▶ EXERCISE SET:
[1] Condense the paragraph beginning "The right to privacy inside one's home" from the Fourth Amendment passage below, keeping its main facts.
[2] Extend the Fourth Amendment passage on school laptop cameras below, picking up after its last sentence.

▶ SELECTED EXCERPT:
--

The right to privacy inside one’s home “is sacrosanct.” The “‘right of a man to retreat into his own home and there be free from unreasonable governmental intrusion’ stands ‘at the very core’ of the Fourth Amendment.” Indeed, “unreasonable government intrusion into the home is “the chief evil against which the wording of the Fourth Amendment is directed.” Accordingly, it is a “‘basic principle of Fourth Amendment law’ that searches and seizures inside a home without a warrant are presumptively unreasonable.”

That school officials’ warrantless, non-consensual use of a camera, embedded in students’ laptops, inside the home is a search cannot be doubted. The use of “sense-enhancing technology” to obtain “information regarding the interior of the home that could not otherwise have been obtained without physical ‘intrusion into a constitutionally protected area,’” constitutes a search. Electronic video surveillance is sense-enhancing technology that triggers the Fourth Amendment’s warrant requirement. Courts have held that the requirements of Title III of the Omnibus Crime Control and Safe Streets Act of 1969 (“Title III”) support both the legitimacy of the expectation of non-surveillance within the home and supply the benchmark requirements for issuance of a video-surveillance warrant. Surreptitious video surveillance inside the home is far more intrusive and revealing than the infrared, thermal detection unit at issue in Kyllo. And, in fact, the “extraordinarily serious intrusions into personal privacy” caused by video surveillance has prompted some courts to require the government to justify such searches “by an extraordinary showing of need.” At least one Court has termed such surveillance “Orwellian.”

--

▶ DATA PROVIDED:
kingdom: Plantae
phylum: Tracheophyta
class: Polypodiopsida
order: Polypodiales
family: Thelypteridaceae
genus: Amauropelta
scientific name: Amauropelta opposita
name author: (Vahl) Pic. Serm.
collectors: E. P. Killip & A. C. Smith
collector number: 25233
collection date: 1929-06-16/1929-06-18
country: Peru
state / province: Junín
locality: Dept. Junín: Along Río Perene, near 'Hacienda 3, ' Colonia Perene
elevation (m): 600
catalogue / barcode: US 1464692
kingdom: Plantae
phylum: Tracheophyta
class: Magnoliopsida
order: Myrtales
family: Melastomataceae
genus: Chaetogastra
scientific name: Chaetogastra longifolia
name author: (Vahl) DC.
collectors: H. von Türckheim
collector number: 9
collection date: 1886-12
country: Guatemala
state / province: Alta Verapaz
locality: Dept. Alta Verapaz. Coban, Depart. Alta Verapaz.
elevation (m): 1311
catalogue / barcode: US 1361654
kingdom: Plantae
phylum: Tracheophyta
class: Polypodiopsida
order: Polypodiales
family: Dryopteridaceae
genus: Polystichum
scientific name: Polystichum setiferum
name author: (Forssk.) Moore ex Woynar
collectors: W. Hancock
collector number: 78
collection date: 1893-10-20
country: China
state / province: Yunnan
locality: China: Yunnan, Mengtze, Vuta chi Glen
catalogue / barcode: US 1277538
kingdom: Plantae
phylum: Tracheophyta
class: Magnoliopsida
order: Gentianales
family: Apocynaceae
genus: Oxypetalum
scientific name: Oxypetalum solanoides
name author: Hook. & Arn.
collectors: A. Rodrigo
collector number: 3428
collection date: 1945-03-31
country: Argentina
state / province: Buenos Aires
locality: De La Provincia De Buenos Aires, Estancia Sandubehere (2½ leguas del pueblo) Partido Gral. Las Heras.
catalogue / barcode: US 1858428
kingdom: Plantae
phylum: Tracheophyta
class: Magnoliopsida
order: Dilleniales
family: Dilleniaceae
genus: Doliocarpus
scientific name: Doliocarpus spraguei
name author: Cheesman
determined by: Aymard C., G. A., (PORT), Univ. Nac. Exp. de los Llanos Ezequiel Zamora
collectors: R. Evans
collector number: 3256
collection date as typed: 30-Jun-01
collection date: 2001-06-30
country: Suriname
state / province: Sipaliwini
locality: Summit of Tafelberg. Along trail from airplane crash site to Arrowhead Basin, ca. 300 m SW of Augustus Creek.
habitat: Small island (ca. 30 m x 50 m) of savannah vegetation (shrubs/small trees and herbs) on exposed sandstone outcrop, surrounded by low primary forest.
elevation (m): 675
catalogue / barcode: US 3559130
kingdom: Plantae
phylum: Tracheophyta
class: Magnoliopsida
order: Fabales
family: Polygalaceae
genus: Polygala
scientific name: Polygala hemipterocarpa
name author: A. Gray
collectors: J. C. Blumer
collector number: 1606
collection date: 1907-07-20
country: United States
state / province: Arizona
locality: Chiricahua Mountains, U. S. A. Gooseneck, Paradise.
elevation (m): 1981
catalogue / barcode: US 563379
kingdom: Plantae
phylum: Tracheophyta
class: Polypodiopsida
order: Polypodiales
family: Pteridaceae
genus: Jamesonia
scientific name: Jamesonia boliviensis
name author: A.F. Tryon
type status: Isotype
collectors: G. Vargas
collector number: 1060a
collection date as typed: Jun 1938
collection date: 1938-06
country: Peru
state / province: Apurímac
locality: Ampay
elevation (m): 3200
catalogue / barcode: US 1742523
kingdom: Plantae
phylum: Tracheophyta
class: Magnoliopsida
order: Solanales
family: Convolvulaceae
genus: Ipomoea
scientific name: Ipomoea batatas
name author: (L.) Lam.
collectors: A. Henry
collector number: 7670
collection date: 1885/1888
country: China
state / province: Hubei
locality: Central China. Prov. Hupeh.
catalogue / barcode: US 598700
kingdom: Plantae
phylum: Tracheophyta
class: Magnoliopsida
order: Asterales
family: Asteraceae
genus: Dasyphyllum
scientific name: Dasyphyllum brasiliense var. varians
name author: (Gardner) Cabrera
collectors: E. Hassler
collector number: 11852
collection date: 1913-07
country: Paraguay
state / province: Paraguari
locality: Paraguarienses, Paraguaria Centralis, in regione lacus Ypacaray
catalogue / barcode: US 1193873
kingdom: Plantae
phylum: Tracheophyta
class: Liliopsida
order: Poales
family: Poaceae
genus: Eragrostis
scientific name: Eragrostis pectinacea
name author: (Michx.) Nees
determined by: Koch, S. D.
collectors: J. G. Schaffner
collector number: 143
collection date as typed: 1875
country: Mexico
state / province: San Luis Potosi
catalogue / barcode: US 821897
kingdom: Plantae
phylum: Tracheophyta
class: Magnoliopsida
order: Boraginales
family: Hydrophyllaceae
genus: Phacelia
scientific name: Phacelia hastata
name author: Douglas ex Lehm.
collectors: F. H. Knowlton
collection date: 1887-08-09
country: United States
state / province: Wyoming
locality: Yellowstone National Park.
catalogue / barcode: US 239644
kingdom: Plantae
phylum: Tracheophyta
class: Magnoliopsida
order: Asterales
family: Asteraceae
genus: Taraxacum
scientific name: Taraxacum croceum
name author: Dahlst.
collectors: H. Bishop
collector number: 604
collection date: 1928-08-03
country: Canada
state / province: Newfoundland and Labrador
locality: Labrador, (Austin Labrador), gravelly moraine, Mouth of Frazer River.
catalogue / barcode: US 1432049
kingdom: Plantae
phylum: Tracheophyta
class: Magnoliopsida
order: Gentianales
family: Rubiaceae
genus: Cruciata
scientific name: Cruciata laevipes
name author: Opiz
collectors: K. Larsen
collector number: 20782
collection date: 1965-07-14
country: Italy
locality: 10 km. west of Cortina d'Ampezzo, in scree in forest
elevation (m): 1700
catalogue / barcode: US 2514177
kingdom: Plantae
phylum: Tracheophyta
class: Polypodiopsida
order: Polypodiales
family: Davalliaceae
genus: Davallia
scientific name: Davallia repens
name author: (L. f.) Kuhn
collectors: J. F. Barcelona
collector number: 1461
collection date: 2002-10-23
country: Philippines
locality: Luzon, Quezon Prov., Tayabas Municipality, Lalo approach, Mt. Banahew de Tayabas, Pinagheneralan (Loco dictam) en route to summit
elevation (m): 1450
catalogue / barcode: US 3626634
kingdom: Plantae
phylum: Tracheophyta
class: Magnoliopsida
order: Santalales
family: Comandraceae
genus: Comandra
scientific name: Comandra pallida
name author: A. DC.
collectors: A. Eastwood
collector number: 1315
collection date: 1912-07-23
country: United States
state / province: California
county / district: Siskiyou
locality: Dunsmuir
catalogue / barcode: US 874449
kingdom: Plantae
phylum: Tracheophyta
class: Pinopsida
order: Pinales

--

▶ FINAL ANSWERS:
[1] Privacy inside the home is sacrosanct. A person's right to retreat into the home, free from unreasonable governmental intrusion, lies at the core of the Fourth Amendment, and such intrusion is the chief evil its wording targets. For this reason, warrantless searches and seizures inside a home are presumptively unreasonable.

[2]
Importantly, school district officials cannot claim greater authority than can law-enforcement officers to engage in searches of students under the relaxed “reasonable suspicion” standard that typically applies to in-school searches under cases like New Jersey v. T.L.O. and Board of Education of Independent School District No. 92 of Pottawatomie Co. v. Earls.13 Those cases are predicated on the recognition that “the school setting requires some easing of the restrictions to which searches by public authorities are ordinarily subject.”14 Since the school district’s search in this case occurred outside of the “school setting,” the school search cases are inapplicable.

CONCLUSION

In sum, plaintiffs are likely to prevail on their claim that the school district’s non-consensual, warrantless surveillance of young Mr. Robbins, inside the privacy of their home, violated the Fourth Amendment. In light of the potentially egregious invasion of privacy attending surreptitious video surveillance inside the home, and the irreparable harm caused thereby, the ACLU-PA wholeheartedly endorses the plaintiffs’ request for an immediate order enjoining the defendants, and others who may be acting in concert with them, from using any electronic surveillance on students outside of the school grounds unless they comply with Title III and the Fourth Amendment’s warrant requirement.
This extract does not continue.